_Description of the task_
Pull out every line in the entries below that contains the string "liblouiswrapper", matching upper- and lowercase exactly.

_Data supplied_
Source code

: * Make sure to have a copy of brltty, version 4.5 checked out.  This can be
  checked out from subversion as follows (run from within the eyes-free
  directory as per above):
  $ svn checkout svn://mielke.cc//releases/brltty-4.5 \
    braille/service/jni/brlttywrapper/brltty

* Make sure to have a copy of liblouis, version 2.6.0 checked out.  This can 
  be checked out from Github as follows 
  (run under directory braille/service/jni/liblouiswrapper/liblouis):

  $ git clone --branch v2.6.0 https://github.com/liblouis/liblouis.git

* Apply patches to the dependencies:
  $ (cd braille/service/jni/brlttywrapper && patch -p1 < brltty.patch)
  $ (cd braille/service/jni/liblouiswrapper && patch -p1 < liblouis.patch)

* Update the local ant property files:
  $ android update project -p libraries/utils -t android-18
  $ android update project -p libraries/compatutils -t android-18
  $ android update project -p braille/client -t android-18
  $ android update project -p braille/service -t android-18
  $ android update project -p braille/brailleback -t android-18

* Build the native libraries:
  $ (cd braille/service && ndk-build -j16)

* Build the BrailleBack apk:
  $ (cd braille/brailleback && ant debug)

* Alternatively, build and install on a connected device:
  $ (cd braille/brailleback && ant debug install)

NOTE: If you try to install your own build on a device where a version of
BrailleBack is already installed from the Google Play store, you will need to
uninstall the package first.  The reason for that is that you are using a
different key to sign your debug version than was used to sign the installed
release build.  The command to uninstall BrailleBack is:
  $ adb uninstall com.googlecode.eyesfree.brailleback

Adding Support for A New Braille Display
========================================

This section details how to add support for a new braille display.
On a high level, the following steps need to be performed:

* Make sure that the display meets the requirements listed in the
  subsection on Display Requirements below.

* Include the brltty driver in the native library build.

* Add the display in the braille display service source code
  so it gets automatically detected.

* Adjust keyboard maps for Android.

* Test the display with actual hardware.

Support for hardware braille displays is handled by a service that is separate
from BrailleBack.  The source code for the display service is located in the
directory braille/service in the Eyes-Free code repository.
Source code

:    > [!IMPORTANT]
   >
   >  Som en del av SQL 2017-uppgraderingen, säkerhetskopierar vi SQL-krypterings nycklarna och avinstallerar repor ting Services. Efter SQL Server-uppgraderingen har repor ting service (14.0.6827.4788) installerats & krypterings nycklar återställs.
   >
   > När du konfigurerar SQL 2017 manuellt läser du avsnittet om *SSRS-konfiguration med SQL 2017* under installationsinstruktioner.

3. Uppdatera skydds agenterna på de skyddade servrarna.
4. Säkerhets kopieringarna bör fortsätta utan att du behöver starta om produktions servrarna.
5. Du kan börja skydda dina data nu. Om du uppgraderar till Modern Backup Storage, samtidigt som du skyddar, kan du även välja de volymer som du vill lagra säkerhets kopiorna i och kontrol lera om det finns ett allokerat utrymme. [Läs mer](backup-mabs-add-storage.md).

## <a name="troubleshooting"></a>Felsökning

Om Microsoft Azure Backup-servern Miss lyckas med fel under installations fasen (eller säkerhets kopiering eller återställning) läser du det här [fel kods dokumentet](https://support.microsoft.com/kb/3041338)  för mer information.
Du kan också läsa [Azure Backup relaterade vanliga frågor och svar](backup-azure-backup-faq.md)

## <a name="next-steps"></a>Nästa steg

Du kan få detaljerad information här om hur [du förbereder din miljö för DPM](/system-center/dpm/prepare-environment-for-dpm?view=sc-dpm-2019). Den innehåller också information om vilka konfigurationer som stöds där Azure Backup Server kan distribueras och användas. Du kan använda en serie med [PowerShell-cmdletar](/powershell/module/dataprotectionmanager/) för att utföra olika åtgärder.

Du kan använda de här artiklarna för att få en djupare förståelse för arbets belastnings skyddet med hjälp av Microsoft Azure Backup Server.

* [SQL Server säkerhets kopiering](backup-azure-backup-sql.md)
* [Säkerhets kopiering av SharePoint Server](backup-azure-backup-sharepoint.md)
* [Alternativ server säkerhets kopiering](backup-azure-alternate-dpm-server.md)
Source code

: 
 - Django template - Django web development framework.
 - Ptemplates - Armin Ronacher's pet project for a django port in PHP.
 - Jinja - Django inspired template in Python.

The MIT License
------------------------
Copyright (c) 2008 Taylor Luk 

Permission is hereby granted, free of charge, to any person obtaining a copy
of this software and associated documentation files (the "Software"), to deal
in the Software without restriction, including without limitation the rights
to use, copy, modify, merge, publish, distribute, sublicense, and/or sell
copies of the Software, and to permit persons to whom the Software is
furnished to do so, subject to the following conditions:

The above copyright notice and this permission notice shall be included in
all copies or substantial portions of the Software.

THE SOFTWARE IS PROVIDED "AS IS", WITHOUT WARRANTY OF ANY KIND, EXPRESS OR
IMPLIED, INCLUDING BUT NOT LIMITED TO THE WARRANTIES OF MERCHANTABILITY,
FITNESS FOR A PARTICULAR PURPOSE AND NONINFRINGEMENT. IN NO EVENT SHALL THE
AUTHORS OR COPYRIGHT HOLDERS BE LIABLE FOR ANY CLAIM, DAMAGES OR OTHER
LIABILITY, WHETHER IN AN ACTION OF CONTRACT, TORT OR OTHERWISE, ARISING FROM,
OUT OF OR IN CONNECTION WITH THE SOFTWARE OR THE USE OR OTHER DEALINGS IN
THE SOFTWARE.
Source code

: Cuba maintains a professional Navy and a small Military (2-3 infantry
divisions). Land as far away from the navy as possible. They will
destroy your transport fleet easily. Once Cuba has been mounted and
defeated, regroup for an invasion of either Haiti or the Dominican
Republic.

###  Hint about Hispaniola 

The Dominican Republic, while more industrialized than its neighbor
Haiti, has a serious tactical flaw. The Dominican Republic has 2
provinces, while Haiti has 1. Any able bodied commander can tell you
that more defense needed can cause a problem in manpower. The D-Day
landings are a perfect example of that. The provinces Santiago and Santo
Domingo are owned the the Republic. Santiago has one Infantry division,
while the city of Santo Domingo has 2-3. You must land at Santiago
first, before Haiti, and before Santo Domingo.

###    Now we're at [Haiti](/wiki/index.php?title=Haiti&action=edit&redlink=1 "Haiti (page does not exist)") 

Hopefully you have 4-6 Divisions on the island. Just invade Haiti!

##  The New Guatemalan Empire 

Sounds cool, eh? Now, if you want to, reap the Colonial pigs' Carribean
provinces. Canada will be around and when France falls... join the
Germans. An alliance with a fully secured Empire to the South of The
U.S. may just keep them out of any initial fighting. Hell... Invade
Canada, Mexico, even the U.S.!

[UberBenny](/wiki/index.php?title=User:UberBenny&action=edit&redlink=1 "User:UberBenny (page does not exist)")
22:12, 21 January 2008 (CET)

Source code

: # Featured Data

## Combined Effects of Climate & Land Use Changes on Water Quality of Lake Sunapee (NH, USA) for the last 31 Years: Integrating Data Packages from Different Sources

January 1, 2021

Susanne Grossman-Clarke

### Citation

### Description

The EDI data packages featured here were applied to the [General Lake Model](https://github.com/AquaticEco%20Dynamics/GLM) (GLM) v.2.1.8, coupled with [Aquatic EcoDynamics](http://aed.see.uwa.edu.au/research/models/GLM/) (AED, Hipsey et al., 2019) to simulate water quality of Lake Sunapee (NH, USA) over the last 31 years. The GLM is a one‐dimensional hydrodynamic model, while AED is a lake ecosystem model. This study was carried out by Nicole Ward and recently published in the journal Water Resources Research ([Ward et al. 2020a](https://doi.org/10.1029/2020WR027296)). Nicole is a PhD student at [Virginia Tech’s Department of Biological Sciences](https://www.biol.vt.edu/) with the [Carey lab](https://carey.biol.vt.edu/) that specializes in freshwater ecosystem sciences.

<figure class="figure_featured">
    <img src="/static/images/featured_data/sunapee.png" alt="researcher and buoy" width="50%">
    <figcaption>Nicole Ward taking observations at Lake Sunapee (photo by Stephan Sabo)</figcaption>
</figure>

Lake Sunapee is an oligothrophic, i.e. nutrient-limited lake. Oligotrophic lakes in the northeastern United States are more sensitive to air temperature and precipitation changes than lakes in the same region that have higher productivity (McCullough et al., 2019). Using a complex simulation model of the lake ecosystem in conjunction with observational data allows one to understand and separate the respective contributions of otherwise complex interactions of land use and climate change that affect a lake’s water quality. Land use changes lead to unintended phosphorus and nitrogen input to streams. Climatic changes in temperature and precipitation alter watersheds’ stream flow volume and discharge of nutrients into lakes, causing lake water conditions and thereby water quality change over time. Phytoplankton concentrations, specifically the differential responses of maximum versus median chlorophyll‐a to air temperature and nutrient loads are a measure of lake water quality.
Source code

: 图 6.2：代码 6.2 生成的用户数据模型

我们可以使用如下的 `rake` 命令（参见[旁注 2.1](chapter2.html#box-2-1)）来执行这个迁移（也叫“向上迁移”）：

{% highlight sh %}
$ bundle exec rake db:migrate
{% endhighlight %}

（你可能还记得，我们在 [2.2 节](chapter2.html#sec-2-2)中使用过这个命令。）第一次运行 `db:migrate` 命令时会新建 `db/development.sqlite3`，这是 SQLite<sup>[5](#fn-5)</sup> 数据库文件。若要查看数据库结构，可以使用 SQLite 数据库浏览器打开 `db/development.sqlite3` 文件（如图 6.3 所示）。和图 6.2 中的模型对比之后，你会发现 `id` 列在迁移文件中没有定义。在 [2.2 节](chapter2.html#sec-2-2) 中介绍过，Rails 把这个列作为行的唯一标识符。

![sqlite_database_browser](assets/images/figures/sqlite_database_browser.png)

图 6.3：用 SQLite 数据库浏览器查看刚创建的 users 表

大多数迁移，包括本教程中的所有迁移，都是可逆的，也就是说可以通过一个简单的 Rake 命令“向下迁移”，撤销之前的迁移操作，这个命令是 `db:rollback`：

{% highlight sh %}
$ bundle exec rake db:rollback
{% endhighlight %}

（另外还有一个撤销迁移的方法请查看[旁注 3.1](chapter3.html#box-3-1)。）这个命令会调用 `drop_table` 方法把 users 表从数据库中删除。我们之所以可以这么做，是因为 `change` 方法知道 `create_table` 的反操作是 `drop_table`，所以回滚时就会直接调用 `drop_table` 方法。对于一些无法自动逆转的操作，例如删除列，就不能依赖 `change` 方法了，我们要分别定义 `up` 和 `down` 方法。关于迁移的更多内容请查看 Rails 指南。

_Answer to this task_
  (run under directory braille/service/jni/liblouiswrapper/liblouis):
  $ (cd braille/service/jni/liblouiswrapper && patch -p1 < liblouis.patch)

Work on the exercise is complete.